Question

Find the fourth root of $124 - 32\sqrt {15} $
A. $\sqrt 5 + \sqrt 3 $
B. $\sqrt 5 - \sqrt 3 $
C. $\sqrt {31} - \sqrt 4 $
D. $\sqrt {60} - \sqrt {64} $

Answer 1

Hint: In this question we have to convert the given number $124 - 32\sqrt {15} $ into a perfect square identity for solving it further. Here the most important thing is the perfect square of numbers. We have to find the fourth root so, don’t forget to multiply the power with $\dfrac{1}{4}$ at the end.

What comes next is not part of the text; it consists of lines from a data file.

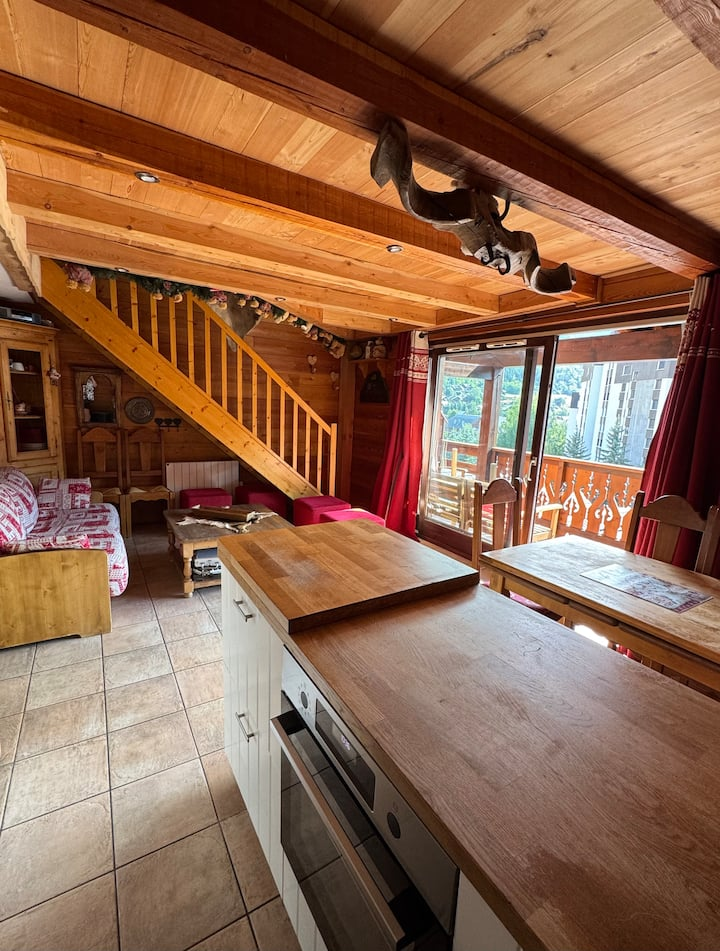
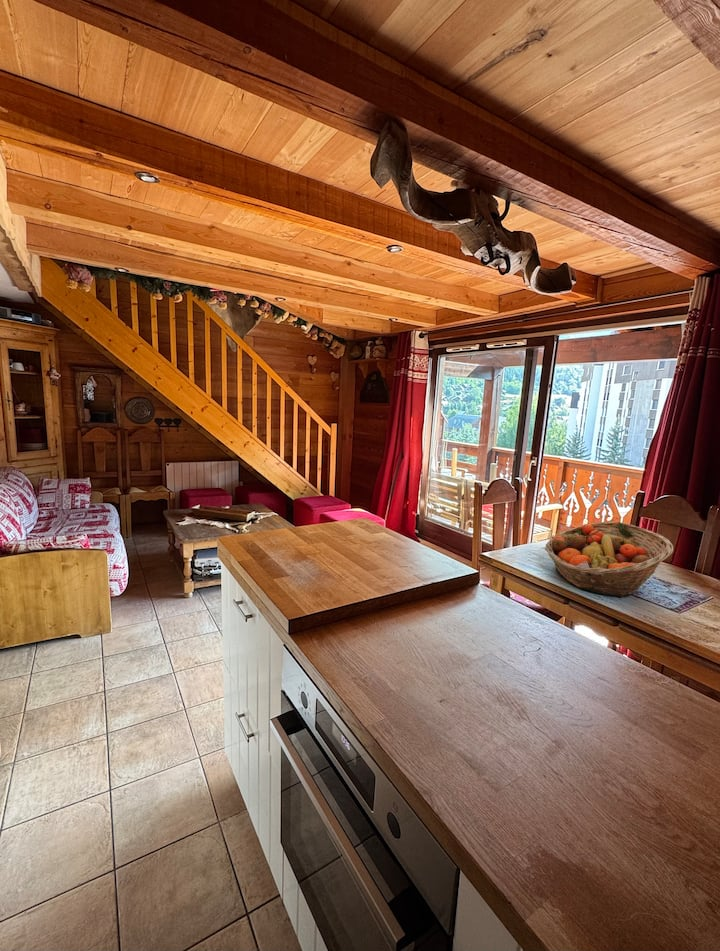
+ fruit basket [544,521,674,599]
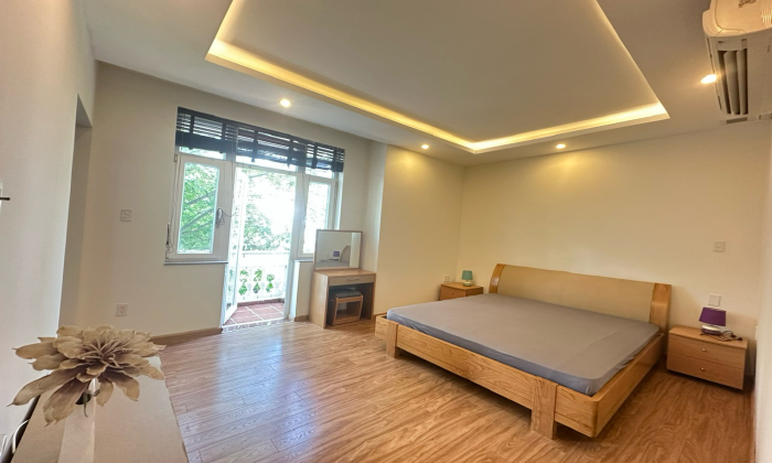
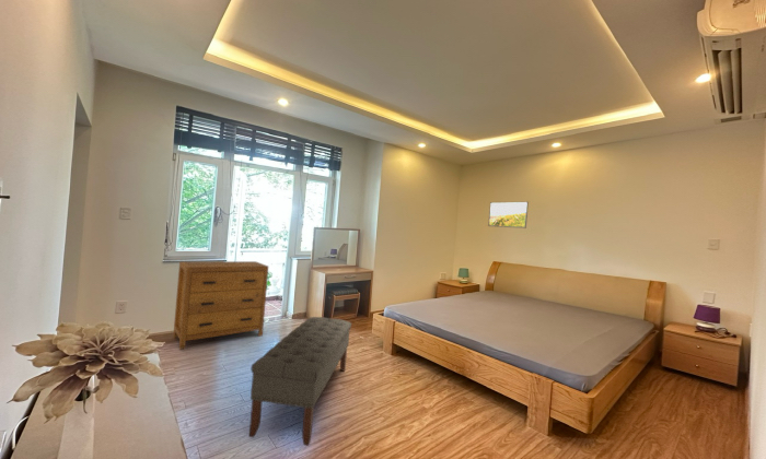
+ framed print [487,201,530,229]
+ dresser [172,260,269,351]
+ bench [248,316,352,447]
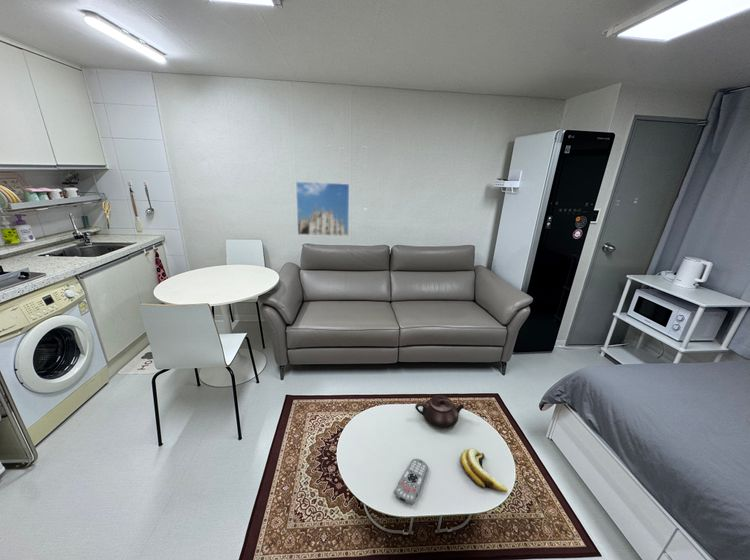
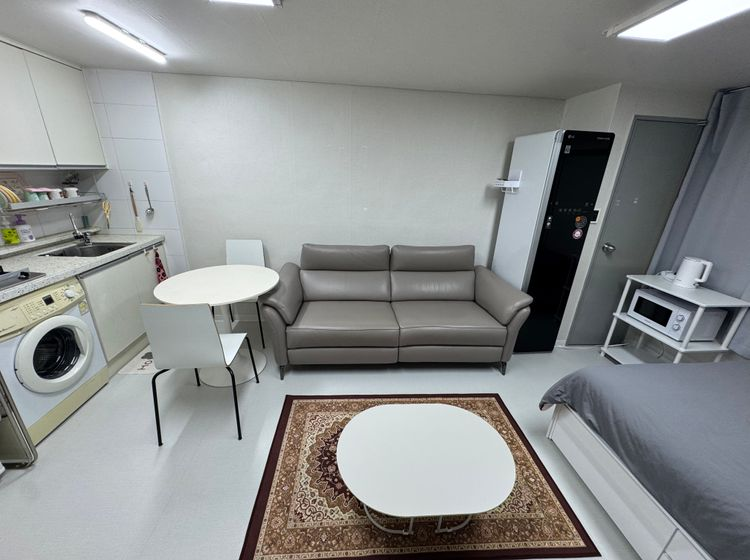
- teapot [414,394,465,429]
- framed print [295,181,350,237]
- remote control [393,458,429,505]
- banana [459,447,508,493]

Complete step-by-step answer:
We have $124 - 32\sqrt {15} $
We can write this number as
$60 + 64 - 32\sqrt {15} $
When factoring it further we get
${(2\sqrt {15} )^2} + {8^2} - 8.2.2\sqrt {15} $
Here we can clearly see that the above equation is making the identity of
${(a - b)^2} = {a^2} - 2ab + {b^2}$
$a = 2\sqrt {15} ,b = 8,2ab = 2.8.2\sqrt {15} $
So, we have ${(2\sqrt {15} - 8)^2}$
We have to find the fourth root and now we have the root of the equation
We can write ${(2\sqrt {15} - 8)^2}$it as
${(2.\sqrt 3 \sqrt 5 - {(\sqrt 3 )^2} + {(\sqrt 5 )^2})^2}$
Now we have again ${(a - b)^2} = {a^2} - 2ab + {b^2}$
 ${(2.\sqrt 3 \sqrt 5 - {(\sqrt 3 )^2} + {(\sqrt 5 )^2})^2}$ = ${({(\sqrt 5 - \sqrt 3 )^2})^2}$
After multiplying the power, we get
= ${(\sqrt 5 - \sqrt 3 )^4}$
For finding the fourth root we must multiply the power by $\dfrac{1}{4}$
= ${(\sqrt 5 - \sqrt 3 )^{4.\dfrac{1}{4}}}$
After cancelling the denominator and numerator in the power we get
= ${(\sqrt 5 - \sqrt 3 )^1}$
We can write the above numbers as
= $\sqrt 5 - \sqrt 3 $
 Hence, the fourth root of the $124 - 32\sqrt {15} $ is $\sqrt 5 - \sqrt 3 $

So, option B is the correct option.

Note: Try to make the numbers perfect square and use the identities to solve it further. Here students get confused between finding the values of a and b. Always remember some basic roots and squares. Whenever you have to find the fourth root, don’t forget to multiply the power with $\dfrac{1}{4}$. Do the calculation correctly and use the identity according to the equation given in the question.